The letter is addressed to Gov. Steve Sisolak —  who has vocally supported higher education vaccine mandates and initially directed the Board of Health to develop a mandate last summer —  as well as the Board of Health and the Legislative Commission, who hold sway over the language and implementation of the final regulation. 

A vaccine requirement for students enrolling in in-person classes this spring briefly took effect starting on Nov. 1, after the Board of the Health voted to create the emergency mandate in late August. 

However, a bloc of six Republican legislators on the Legislative Commission voted against a procedural measure that would have extended the mandate into this year, effectively killing the requirement and forcing state policymakers to pursue a new one through non-emergency channels.

The move rankled students and faculty, but provided a brief window at the end of December in which a handful of regents sought to undo a similar COVID vaccine mandate for NSHE faculty. 

Those regents, in large part, questioned the logic of keeping a faculty requirement in the absence of any student equivalent. 

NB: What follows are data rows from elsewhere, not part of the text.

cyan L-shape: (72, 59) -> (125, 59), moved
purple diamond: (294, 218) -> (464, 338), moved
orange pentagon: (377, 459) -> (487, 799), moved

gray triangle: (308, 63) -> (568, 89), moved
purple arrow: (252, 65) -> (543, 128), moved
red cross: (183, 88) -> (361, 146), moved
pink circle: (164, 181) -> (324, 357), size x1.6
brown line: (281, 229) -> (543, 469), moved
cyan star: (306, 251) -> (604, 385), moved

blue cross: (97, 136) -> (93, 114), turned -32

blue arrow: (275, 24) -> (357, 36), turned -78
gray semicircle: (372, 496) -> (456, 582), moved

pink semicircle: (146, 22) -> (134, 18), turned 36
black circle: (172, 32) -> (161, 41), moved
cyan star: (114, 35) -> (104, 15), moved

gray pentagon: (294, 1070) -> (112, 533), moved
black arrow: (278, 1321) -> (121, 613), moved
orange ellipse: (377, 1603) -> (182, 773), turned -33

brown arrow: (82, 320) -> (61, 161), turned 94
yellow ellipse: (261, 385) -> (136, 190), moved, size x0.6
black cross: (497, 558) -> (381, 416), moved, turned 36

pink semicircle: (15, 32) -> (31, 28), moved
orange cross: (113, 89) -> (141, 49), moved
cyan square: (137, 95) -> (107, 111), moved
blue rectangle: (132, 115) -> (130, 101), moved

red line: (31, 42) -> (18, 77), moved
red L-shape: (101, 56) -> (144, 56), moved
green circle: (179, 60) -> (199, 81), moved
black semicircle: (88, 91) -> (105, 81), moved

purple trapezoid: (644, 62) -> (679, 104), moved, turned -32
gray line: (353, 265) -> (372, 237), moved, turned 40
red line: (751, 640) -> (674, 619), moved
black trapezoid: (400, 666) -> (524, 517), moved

“I take issue with even one faculty member or one classified worker being terminated for not having the vaccine when clearly the student vaccine mandate has been dropped,” Brooks said at the time. “So it really becomes about equitable policy for all, rather than for some.” 

Amid concerns that a reversal at the 11th hour — after termination notices had been delivered and mere hours before those terminations became official — would create organizational chaos at colleges and universities, regents then deadlocked 6-6 on a vote to keep the mandate and rejected a vote to delay firings. 

With no affirmative decision from the board, the mandate was left as-is.